The impact of Ethiopia’s minimum capital requirements on foreign banks

  • 11 Apr 2025
  • 3 Mins Read
  • 〜 by kieran Marisa

The National Bank of Ethiopia (NBE) recently unveiled a new directive, Requirements for Licensing and Renewal of Banking Business and Representative Office Directive No. SBB/XX/2025. This directive replaces the 2013 regulations and lays the framework for opening up the country’s banking sector to foreign banks. 

The directive provides for three entry channels. Foreign banks can opt to have subsidiaries, branches, or representative offices in the country. Having subsidiaries means that the foreign banks would have to incorporate entities under Ethiopian company laws, and a third of the board must be composed of Ethiopian nationals. The capital requirements for opening a subsidiary are capped at ETB 5 billion ($38.5 million), which must be paid in advance, and a licensing fee of ETB 600,000. 

Opening branches means extending international banks without setting up entirely new entities. The capital requirements for opening one are capped at ETB 5 billion remitted in foreign currency and a licensing fee of ETB 600,000.  The branch must operate under the parent bank’s license and choose to either be a deposit-taking or non-deposit-taking institution.

The other option, having representative offices, means having non-transactional liaison offices limited to market research and promotion. These representative offices are not allowed to undertake any banking transactions. The operating capital requirements for opening one are capped at USD 100,000 for annual expenditure and a licensing fee of ETB150,000.  

To avoid dominance, ownership is capped at a maximum of 40% for strategic investors. Total foreign shareholding in a bank is capped at 49%. Individual ownership is capped at 7%, while that for institutions is capped at 10% unless they are pre-qualified.

Looking at this regionally, the NBE’s directive comes after the Central Bank of Kenya (CBK) mandated that all commercial banks operating in Kenya increase their core capital to KSh10 billion by 2029. This is with an initial target of KSh3 billion by the end of 2025. 

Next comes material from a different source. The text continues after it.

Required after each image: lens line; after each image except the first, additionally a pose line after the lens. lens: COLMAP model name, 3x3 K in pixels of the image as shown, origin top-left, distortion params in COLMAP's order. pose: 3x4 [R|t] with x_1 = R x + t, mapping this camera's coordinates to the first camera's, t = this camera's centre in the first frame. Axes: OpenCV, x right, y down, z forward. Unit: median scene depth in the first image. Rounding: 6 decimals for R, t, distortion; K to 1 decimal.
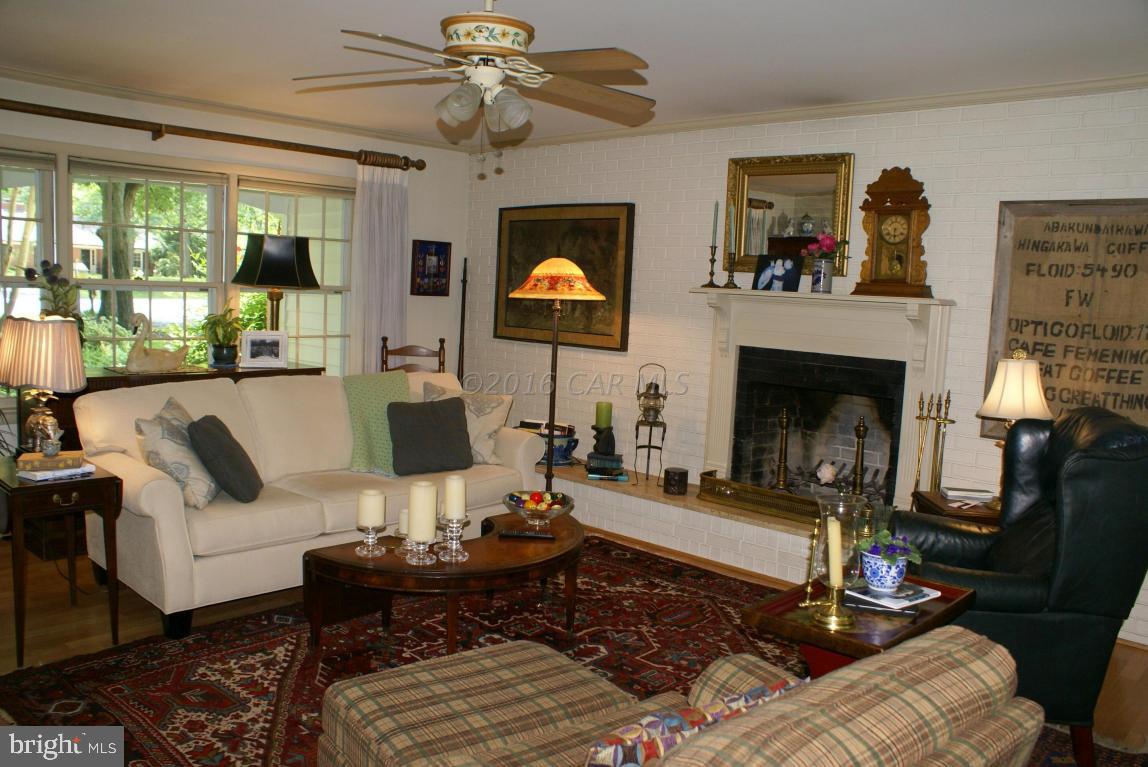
lens RADIAL K [[888.7, 0, 574.0], [0, 888.7, 383.5], [0, 0, 1]] dist [-0.161503, 0.146342]
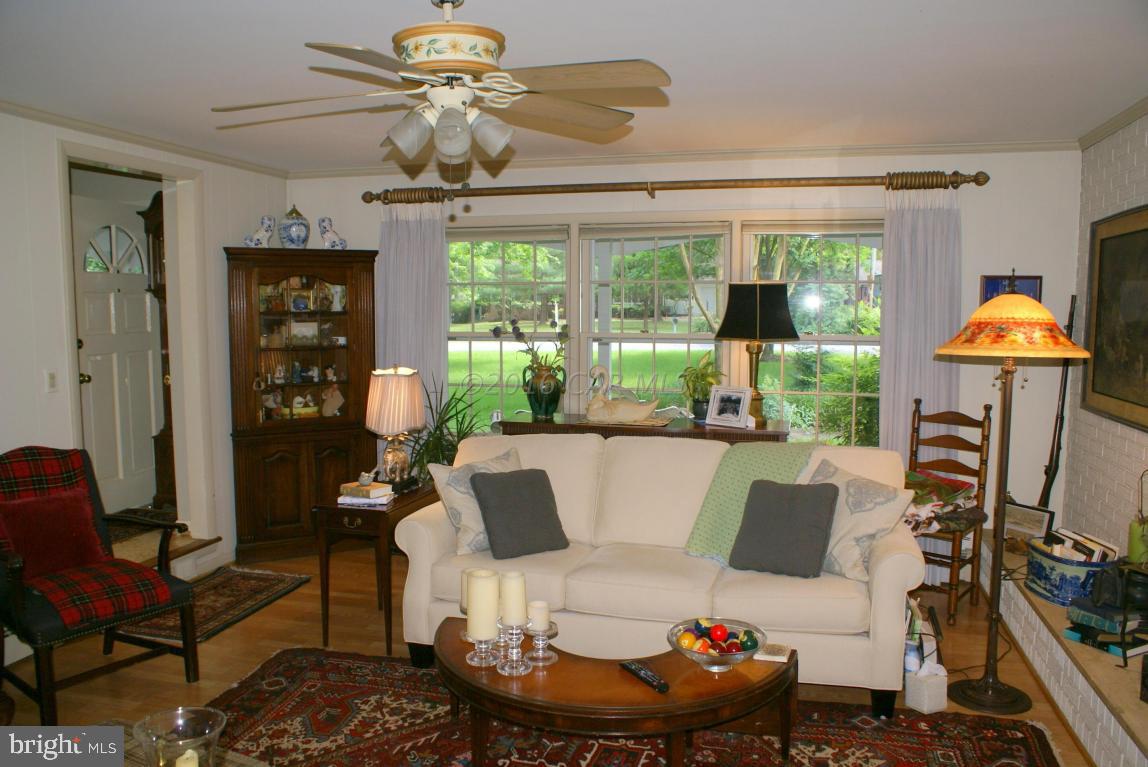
lens RADIAL K [[888.7, 0, 574.0], [0, 888.7, 383.5], [0, 0, 1]] dist [-0.161503, 0.146342]
pose [[0.482472, 0.030666, -0.875374, 0.458206], [-0.071906, 0.997400, -0.004690, -0.055739], [0.872955, 0.065207, 0.483423, 0.470563]]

These measures are designed to strengthen financial stability, improve resilience, and align the respective banking sectors with global best practices. Larger capital reserves enable banks to absorb losses, fund large-scale projects, and compete more effectively regionally and internationally.

While the policies are well-intentioned, they risk creating an uneven playing field, favouring larger institutions. Smaller banks may find it challenging to raise the mandated capital requirements. These directives could push smaller banks to merge with larger entities or look for alternative sources of financing.

The directive may seem targeted at the larger banks operating globally and in the region. For context, Kenya requires $20 million for foreign bank subsidiaries, Nigeria and Rwanda mandate $16 million and $14 million, respectively. Ethiopia’s $38.5 million threshold consequently limits the number of entrants into the market. 

NBE’s new directive to open the country’s banking sector to foreign banks marks a historic and strategic inflection point. Ethiopia is sending a strong signal that it is ready to integrate with the global economy. However, this is on terms that safeguard its national interests. 

Only 45% of Ethiopia’s 128.7 million-plus population has access to bank accounts, and less than 30% of adults save with formal institutions. This has been attributed to the country’s underdeveloped capital infrastructure and risk-averse banking culture. More than half the country lacks access to formal banking institutions, making it an attractive market for foreign banks. 

Kenyan banks have been increasingly leveraging representative offices as a low-risk, strategic foothold to expand into the Ethiopian market. This recent regulatory shift provides a clear pathway for Kenyan banks already present to scale up their operations. 

KCB Group, Kenya’s biggest bank by assets, and a regional powerhouse, is one to watch. The Bank already has a representative office in Addis Ababa. There have also been a lot of conversations over the years of its strategic entry into Ethiopia and this new directive opens up an inroad into the market.

Equity Group also has a representative office in Addis Ababa. Equity is already laying the groundwork for an Ethiopia entry by 2026, with senior executives reportedly conducting feasibility studies and regulatory engagements. The move is part of a broader plan to increase Equity’s footprint to 15 African countries by 2030, with additional eyes on Angola, Mozambique, and Zambia.

Notably, Ecobank Kenya, a subsidiary of Togo-based Ecobank Transnational Inc., received a $27 million capital injection from its parent company to boost its core capital, aiming to meet Kenya’s new minimum core capital requirements. Ecobank Transnational Inc. is a pan-African banking conglomerate operating in 36 African countries. The group also has a presence in Ethiopia through its representative office in Addis Ababa. Time will tell if they will also opt to expand their growth in the market by seeking an additional capital injection.

The directive positions Ethiopia alongside its African peers who have undertaken similar reforms to strengthen capital adequacy, attract foreign investment, and enhance sector stability. Kenya for one has positioned itself as a regional banking and financial hub in East Africa. The new directive is a gateway for investors seeking to access broader regional markets.